Recentemente, o cachê de Flávio José subiu 40%, o que levou à sua recusa em negociar. O MP-BA acredita que essa mudança nos valores não justifica a exclusão das normativas estabelecidas. Segundo Maia, o mesmo critério se aplicaria a outros artistas de renome.
A decisão do cantor em não aceitar a proposta foi recebida com surpresa. O aumento substancial em seu cachê foi considerado um ponto crítico.

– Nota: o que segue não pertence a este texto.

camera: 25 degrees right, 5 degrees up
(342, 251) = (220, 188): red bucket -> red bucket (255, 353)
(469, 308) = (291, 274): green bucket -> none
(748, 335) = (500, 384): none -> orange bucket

Isso teria dificultado a viabilidade da contratação pela instituição pública.
Maia não se esquiva de afirmar que a equidade nas negociações é essencial. Ele frisa que não se pode abrir exceções, mesmo em se tratando de artistas populares. A política do MP-BA é coerente e segue diretrizes claras.
Há um entendimento por parte do MP-BA de que o valor deve refletir o trabalho e a demanda. A intenção é que todos os artistas, independentemente de seu status, sejam tratados com o mesmo rigor nas negociações. A igualdade de condições é vital nesse processo.
Por fim, a recusa de Flávio José em negociar após o aumento no cachê ilustra um cenário desafiador para o MP-BA. A instituição permanece firme em sua política de negociação, sem abrir mão de seus princípios.